■ TASK TO COMPLETE
Please filter the entries for the word "Flüge" and copy every line that has it.

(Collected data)
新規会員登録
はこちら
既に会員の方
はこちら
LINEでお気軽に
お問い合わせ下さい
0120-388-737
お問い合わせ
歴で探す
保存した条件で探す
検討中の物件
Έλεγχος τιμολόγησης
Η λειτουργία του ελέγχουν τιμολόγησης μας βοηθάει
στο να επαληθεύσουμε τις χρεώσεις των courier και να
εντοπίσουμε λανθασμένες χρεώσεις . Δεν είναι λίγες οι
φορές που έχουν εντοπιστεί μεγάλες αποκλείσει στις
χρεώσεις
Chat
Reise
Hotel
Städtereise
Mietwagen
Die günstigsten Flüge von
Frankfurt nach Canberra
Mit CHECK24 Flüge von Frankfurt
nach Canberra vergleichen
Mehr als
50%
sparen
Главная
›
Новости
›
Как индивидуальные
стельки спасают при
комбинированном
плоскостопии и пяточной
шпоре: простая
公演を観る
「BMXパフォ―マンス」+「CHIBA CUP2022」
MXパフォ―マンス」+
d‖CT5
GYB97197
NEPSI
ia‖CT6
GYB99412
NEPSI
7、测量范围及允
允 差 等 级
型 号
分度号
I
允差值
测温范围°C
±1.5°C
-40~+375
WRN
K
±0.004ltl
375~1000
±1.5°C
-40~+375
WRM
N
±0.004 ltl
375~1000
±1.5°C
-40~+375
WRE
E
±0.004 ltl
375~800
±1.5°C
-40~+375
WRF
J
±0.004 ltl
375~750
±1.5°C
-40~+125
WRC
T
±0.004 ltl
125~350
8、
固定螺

...

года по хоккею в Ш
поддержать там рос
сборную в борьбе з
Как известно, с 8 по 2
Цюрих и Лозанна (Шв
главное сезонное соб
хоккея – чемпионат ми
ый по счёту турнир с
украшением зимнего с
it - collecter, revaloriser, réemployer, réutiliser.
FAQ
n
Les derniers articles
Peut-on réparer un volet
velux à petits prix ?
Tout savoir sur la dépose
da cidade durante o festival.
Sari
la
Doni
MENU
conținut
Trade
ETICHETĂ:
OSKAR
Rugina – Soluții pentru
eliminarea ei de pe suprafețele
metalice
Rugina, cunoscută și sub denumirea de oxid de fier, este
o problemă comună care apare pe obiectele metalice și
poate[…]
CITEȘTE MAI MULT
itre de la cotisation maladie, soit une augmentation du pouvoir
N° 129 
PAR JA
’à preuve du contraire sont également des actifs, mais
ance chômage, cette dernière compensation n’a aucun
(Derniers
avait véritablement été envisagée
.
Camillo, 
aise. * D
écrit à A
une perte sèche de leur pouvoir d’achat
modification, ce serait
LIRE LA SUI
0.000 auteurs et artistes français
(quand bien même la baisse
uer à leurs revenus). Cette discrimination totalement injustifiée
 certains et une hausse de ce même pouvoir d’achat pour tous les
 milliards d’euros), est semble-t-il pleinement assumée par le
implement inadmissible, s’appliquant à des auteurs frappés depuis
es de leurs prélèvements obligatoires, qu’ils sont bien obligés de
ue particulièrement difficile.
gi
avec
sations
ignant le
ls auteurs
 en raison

■ RESPONSE BELOW
Die günstigsten Flüge von
Mit CHECK24 Flüge von Frankfurt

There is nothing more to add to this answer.